To compare the differences in age, gender, basic chronic diseases, clinical data and biochemical indicators between the severe cases and the mild cases, we use the following guidelines. The Guideline for the Diagnosis and Treatment of COVID-19 (7th version) [
69] classifies the severity of patients into mild, common, severe and critical. Because the epidemic is a new type of virus and spreads rapidly, the diagnostic criteria have been partially changed as the epidemic continues. Therefore, in the literature published at different times, there is also a difference in the degree of illness. But in general, it can still be divided by the course of disease into “non-severe” (mild and common), “severe”, “critical” and “dead” according to the description of the patient’s condition in various literatures, and then study of different degrees of patients with basic information and clinical indicators can be carried out.

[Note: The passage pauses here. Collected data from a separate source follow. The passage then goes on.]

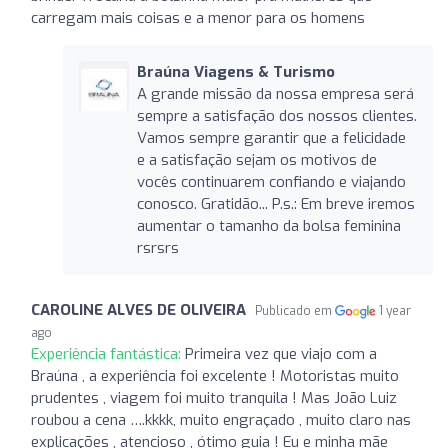
carregam mais coisas e a menor para os homens
Braúna Viagens & Turismo
A grande missão da nossa empresa será
sempre a satisfação dos nossos clientes.
Vamos sempre garantir que a felicidade
e a satisfação sejam os motivos de
vocês continuarem confiando e viajando
conosco. Gratidão... P.s.: Em breve iremos
aumentar o tamanho da bolsa feminina
rsrsrs
CAROLINE ALVES DE OLIVEIRA
Publicado em
1 year
ago
Experiência fantástica:
Primeira vez que viajo com a
Braúna , a experiência foi excelente ! Motoristas muito
prudentes , viagem foi muito tranquila ! Mas João Luiz
roubou a cena ….kkkk, muito engraçado , muito claro nas
explicações , atencioso , ótimo guia ! Eu e minha mãe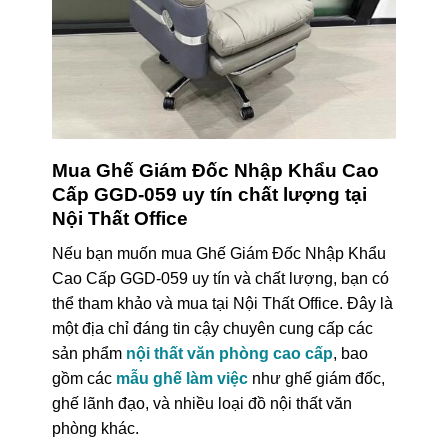
Mua Ghế Giám Đốc Nhập Khẩu Cao
Cấp GGD-059 uy tín chất lượng tại
Nội Thất Office
Nếu bạn muốn mua Ghế Giám Đốc Nhập Khẩu
Cao Cấp GGD-059 uy tín và chất lượng, bạn có
thể tham khảo và mua tại Nội Thất Office. Đây là
một địa chỉ đáng tin cậy chuyên cung cấp các
sản phẩm
nội thất văn phòng cao cấp
, bao
gồm các
mẫu ghế làm việc
như ghế giám đốc,
ghế lãnh đạo, và nhiều loại đồ nội thất văn
phòng khác.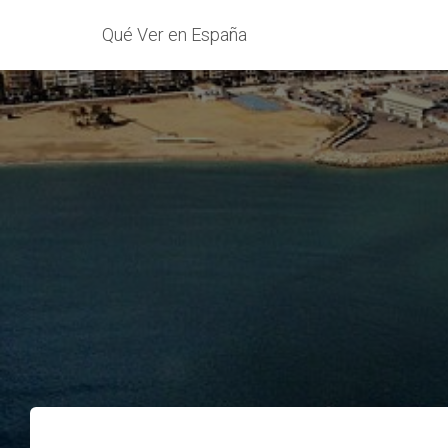
Qué Ver en España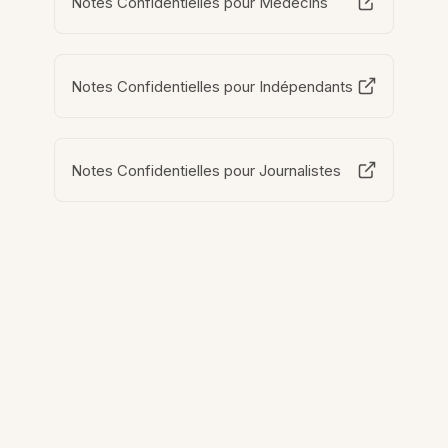
Notes Confidentielles pour Médecins
Notes Confidentielles pour Indépendants
Notes Confidentielles pour Journalistes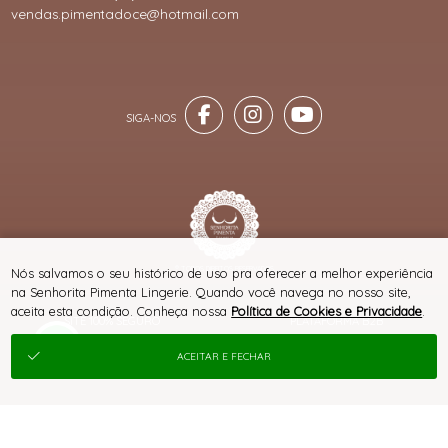
vendas.pimentadoce@hotmail.com
® TODOS DIREITOS RESERVADOS
Nós salvamos o seu histórico de uso pra oferecer a melhor experiência
na Senhorita Pimenta Lingerie. Quando você navega no nosso site,
aceita esta condição. Conheça nossa
Política de Cookies e Privacidade
.
SITE 100% SEGURO
PLATAFORMA B2B
ACEITAR E FECHAR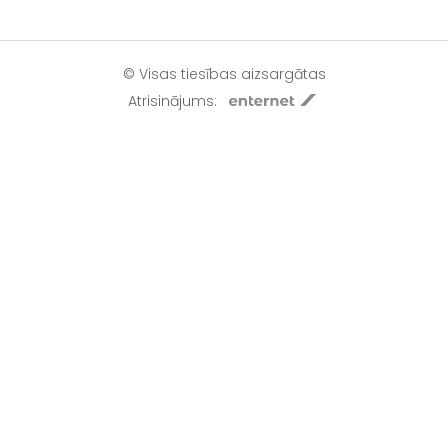
© Visas tiesības aizsargātas
Atrisinājums: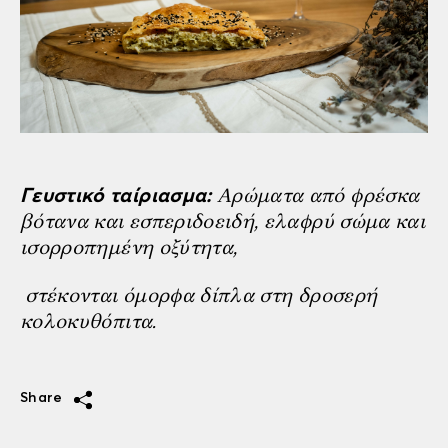
Αρώματα από φρέσκα
Γευστικό ταίριασμα:
βότανα και εσπεριδοειδή, ελαφρύ σώμα και
ισορροπημένη οξύτητα,
στέκονται όμορφα δίπλα στη δροσερή
κολοκυθόπιτα.
Share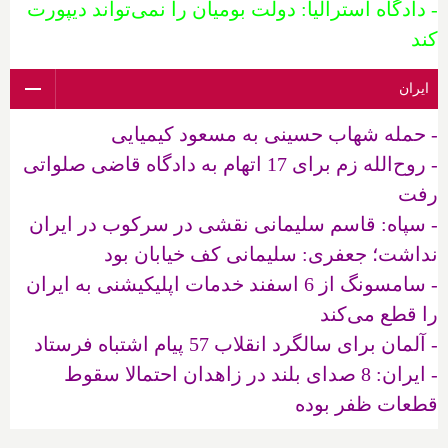
- دادگاه استرالیا: دولت بومیان را نمی‌تواند دیپورت
کند
ایران
- حمله شهاب حسینی به مسعود کیمیایی
- روح‌الله زم برای 17 اتهام به دادگاه قاضی صلواتی
رفت
- سپاه: قاسم سلیمانی نقشی در سرکوب در ایران
نداشت؛ جعفری: سلیمانی کف خیابان بود
- سامسونگ از 6 اسفند خدمات اپلیکیشنی به ایران
را قطع می‌کند
- آلمان برای سالگرد انقلاب 57 پیام اشتباه فرستاد
- ایران: 8 صدای بلند در زاهدان احتمالا سقوط
قطعات ظفر بوده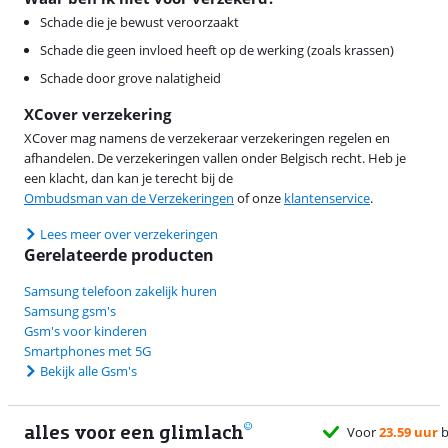
Schade die je bewust veroorzaakt
Schade die geen invloed heeft op de werking (zoals krassen)
Schade door grove nalatigheid
XCover verzekering
XCover mag namens de verzekeraar verzekeringen regelen en
afhandelen. De verzekeringen vallen onder Belgisch recht. Heb je
een klacht, dan kan je terecht bij de
Ombudsman van de Verzekeringen
of onze
klantenservice
.
Lees meer over verzekeringen
Gerelateerde producten
Samsung telefoon zakelijk huren
Samsung gsm's
Gsm's voor kinderen
Smartphones met 5G
Bekijk alle Gsm's
alles voor een glimlach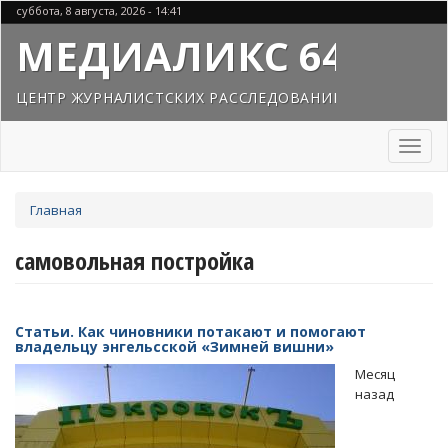
Перейти
суббота, 8 августа, 2026 - 14:41
к
МЕДИАЛИКС 64
основному
содержанию
ЦЕНТР ЖУРНАЛИСТСКИХ РАССЛЕДОВАНИЙ
Toggl
naviga
Вы
Главная
здесь
самовольная постройка
Статьи. Как чиновники потакают и помогают
владельцу энгельсской «Зимней вишни»
Месяц
назад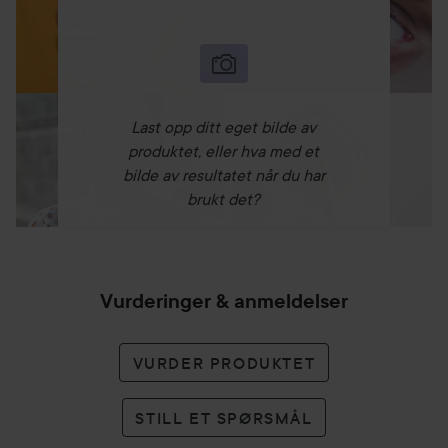
Last opp ditt eget bilde av
produktet, eller hva med et
bilde av resultatet når du har
brukt det?
Vurderinger & anmeldelser
VURDER PRODUKTET
STILL ET SPØRSMÅL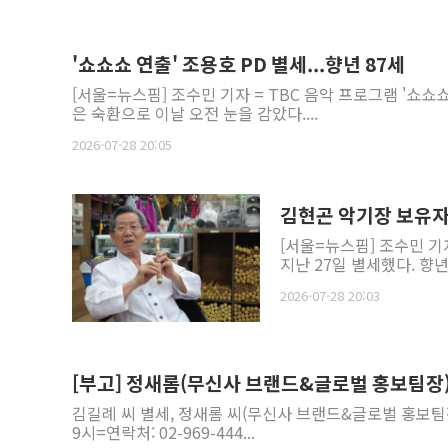
'쇼쇼쇼 연출' 조용호 PD 별세...향년 87세
[서울=뉴스핌] 조수민 기자 = TBC 음악 프로그램 '쇼쇼
은 숙환으로 이날 오전 눈을 감았다....
2026-07-28 20:05
김현곤 악기장 보유자 
[서울=뉴스핌] 조수민 
지난 27일 별세했다. 향년
2026-07-28 20:03
[부고] 정새롬(무신사 브랜드&글로벌 홍보팀장
김길례 씨 별세, 정새롬 씨(무신사 브랜드&글로벌 홍보팀장
9시=연락처: 02-969-444...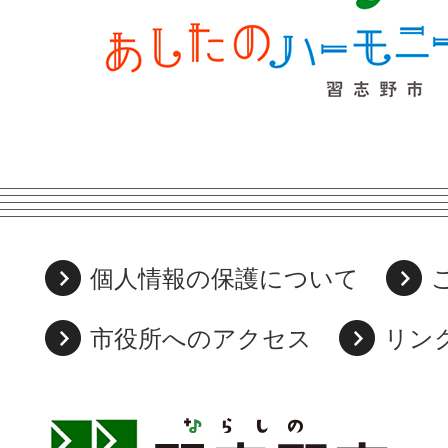
個人情報の保護について
市役所へのアクセス
リン
習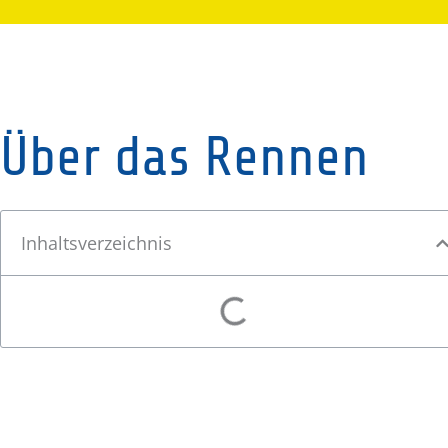
Über das Rennen
Inhaltsverzeichnis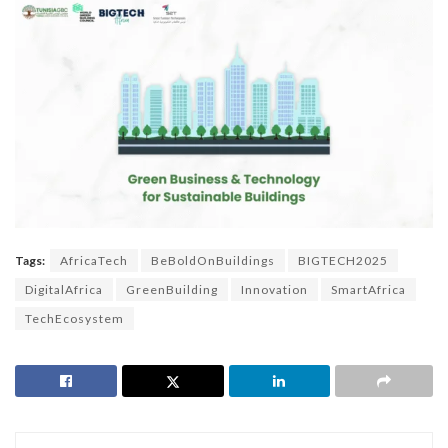
Tags:
AfricaTech
BeBoldOnBuildings
BIGTECH2025
DigitalAfrica
GreenBuilding
Innovation
SmartAfrica
TechEcosystem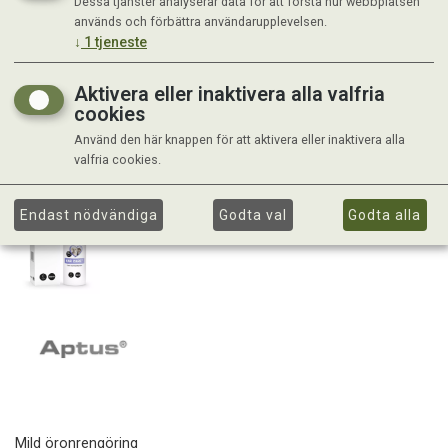
Dessa tjänster analyserar data för att förstå hur webbplatsen
används och förbättra användarupplevelsen.
↓
1
tjeneste
Aktivera eller inaktivera alla valfria
cookies
Använd den här knappen för att aktivera eller inaktivera alla
valfria cookies.
Endast nödvändiga
Godta val
Godta alla
Mild öronrengöring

Among the researches cited, ICU patients are classified as “critical” patients according to the Guideline for the Diagnosis and Treatment of COVID-19 (7th version) [
69].
Data analysis statistics for the patients’ gender, age, medical history and other information, the proportion of the number of corresponding indicators in the total number of corresponding groups has been counted. For cross-study analyses and comparisons of the clinical data and biochemical indicators of patients, instead of collecting the exact numbers from different literature, which are often derived from different platforms and are in different units, we adopted the relative values of the average data between groups on the log2 fold change of non-heavy / healthy, heavy / non-heavy (light) and critical / non-critical (light), respectively. These are annotated as “+”, “++”, “+++” and “++++” to indicate that the log2 values of each ratio are in the range of [0.25,0.5], [0.5,0.75], [0.75,1] and [
1,]; “-”, “--”, “---”and “----” to indicate that the log2 values of each ratio are in the range of [–0.5, –0.25], [–0.75, –0.5], [–1, –0.75] and [,–1]; Values between “0±0.25” are marked by “~”. The biochemical parameters of the dead patients are not included in the statistics due to the inconsistency in the blood sample collection stage before death.